JUST ONE month after the United Nations released a self-incriminating report on the massacre in the Bosnian town of Srebrenica, another equally damning report has appeared on Rwanda. During 100 days in 1994, a staggering 800,000 civilians were slaughtered in this small Central African state. The United Nations had 2,500 troops in the area in early 1994. All but a few hundred were withdrawn when the killing started.
This awful abdication had many authors. The report, which was commissioned by the United Nations and compiled by an independent team, names both Kofi Annan and his predecessor as U.N. secretary-general among the culprits. But it also blames Madeleine Albright, the U.S. ambassador to the United Nations at the time, for playing down the massacre and resisting intervention. President Clinton apologized for American inaction on a trip to Rwanda last year. On Thursday Mr. Annan apologized as well, calling the report "thorough and objective."
The U.N. claims to have learned some lessons from Rwanda. Its bureaucracy failed to respond to several warnings of impending genocide: Six months before the massacre, for example, a report by the U.N. Human Rights Commission in Geneva signaled what was to come, but the report never made it to the desks of senior peacekeeping officials in New York, who might have acted on it. That failure of communication is less likely now. Mr. Annan has instituted weekly meetings of top officials from all U.N. agencies, and those based in Geneva or other outposts participate by teleconference.
Still, better internal communication is not the whole answer: The U.N.'s ability to respond to crises can be only as strong as the will of its leading members to provide necessary resources. Mr. Annan is better at goading member governments into action than his predecessor was. But Russia and China are inclined to veto U.N. action that might set a precedent for future international interventions in Chechnya or Tibet, and the United States and Europe often balk at costly or dangerous missions.
Given its membership, the U.N. will never meet all of the world's many humanitarian challenges. But it should at least avoid empty efforts that serve to excuse the world's inaction. The shame of the Srebrenica massacre was that the U.N. had stationed a token peacekeeping force in the town, large enough for the world to pretend that it cared about the fate of Bosnian Muslims, but too small actually to help them. The shame of Rwanda, likewise, is that the U.N. did send a token force to the region, as a salve to its members' consciences, but then stood by as the horror unfolded.

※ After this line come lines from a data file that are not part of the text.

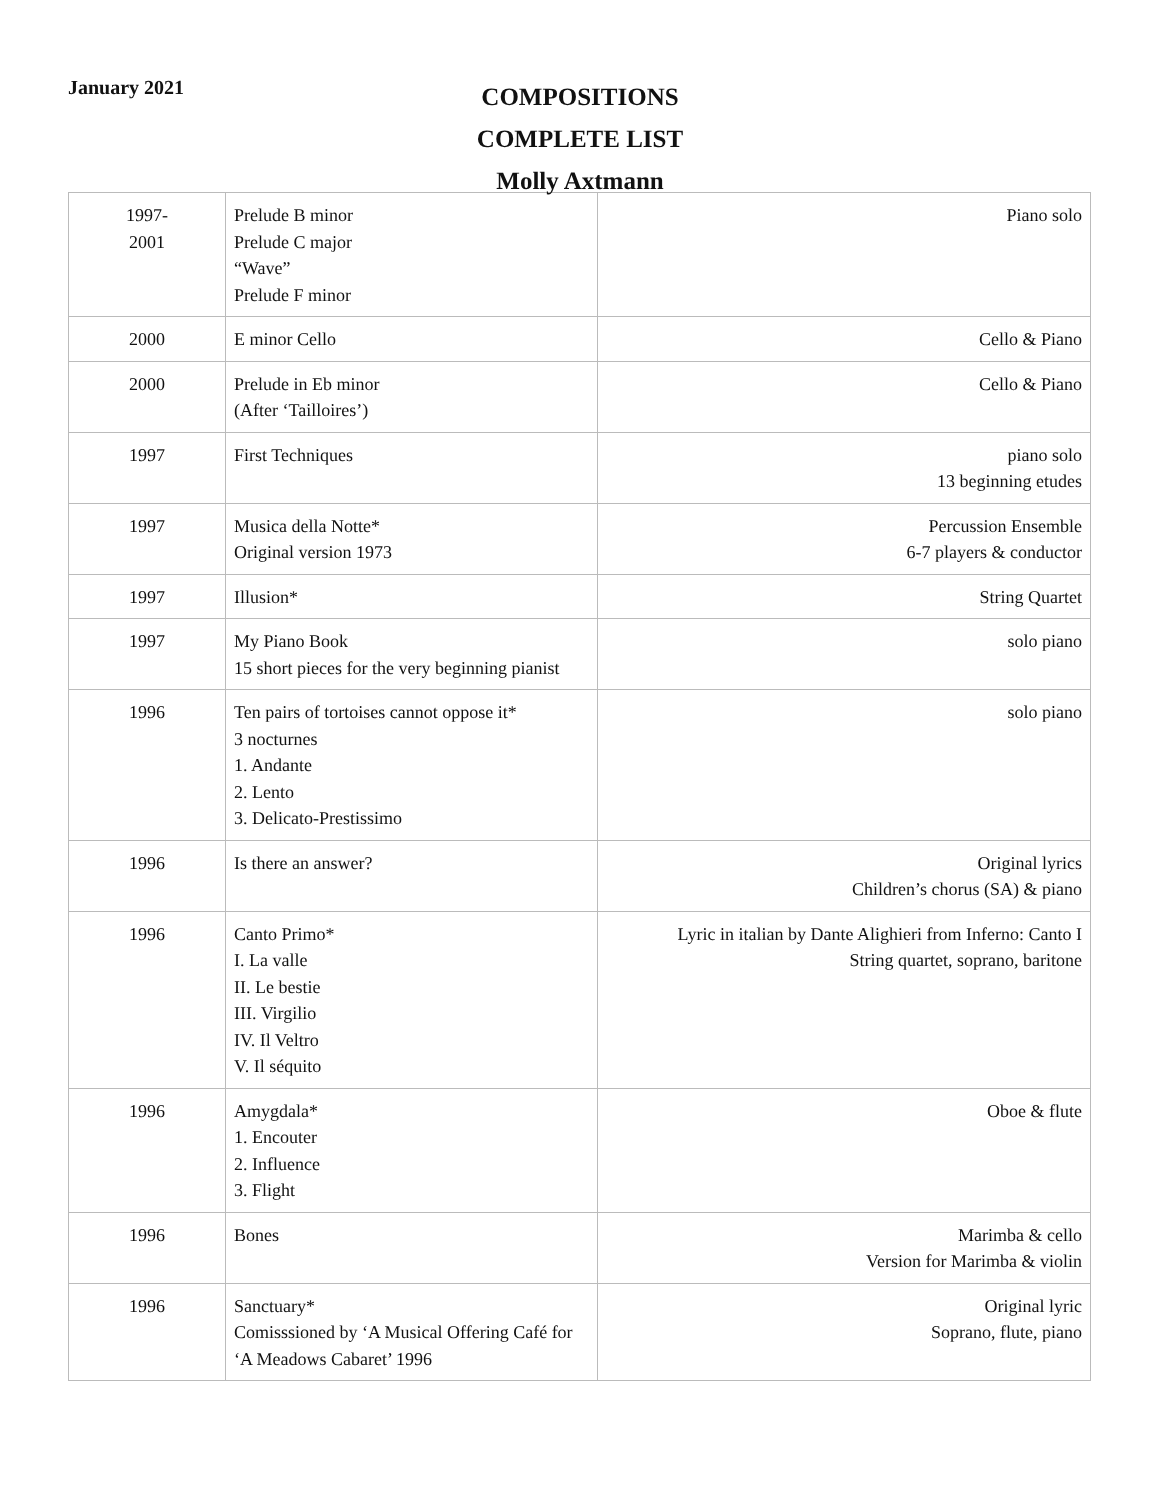January 2021
COMPOSITIONS
COMPLETE LIST
Molly Axtmann
| 1997- 2001 | Prelude B minor Prelude C major “Wave” Prelude F minor | Piano solo |
| 2000 | E minor Cello | Cello & Piano |
| 2000 | Prelude in Eb minor (After ‘Tailloires’) | Cello & Piano |
| 1997 | First Techniques | piano solo 13 beginning etudes |
| 1997 | Musica della Notte* Original version 1973 | Percussion Ensemble 6-7 players & conductor |
| 1997 | Illusion* | String Quartet |
| 1997 | My Piano Book 15 short pieces for the very beginning pianist | solo piano |
| 1996 | Ten pairs of tortoises cannot oppose it* 3 nocturnes 1. Andante 2. Lento 3. Delicato-Prestissimo | solo piano |
| 1996 | Is there an answer? | Original lyrics Children’s chorus (SA) & piano |
| 1996 | Canto Primo* I. La valle II. Le bestie III. Virgilio IV. Il Veltro V. Il séquito | Lyric in italian by Dante Alighieri from Inferno: Canto I String quartet, soprano, baritone |
| 1996 | Amygdala* 1. Encouter 2. Influence 3. Flight | Oboe & flute |
| 1996 | Bones | Marimba & cello Version for Marimba & violin |
| 1996 | Sanctuary* Comisssioned by ‘A Musical Offering Café for ‘A Meadows Cabaret’ 1996 | Original lyric Soprano, flute, piano |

If the world's leading governments are indifferent to genocide, the U.N. should not act as the vehicle for token interventions to hide their shame. It should use that shame to fight indifference; it should broadcast the horror of genocide to voters and stir the outrage that might produce serious intervention. Mr. Annan likes to say that the U.N. should not be neutral in the face of evil. Indifference to evil is not a matter for polite neutrality either.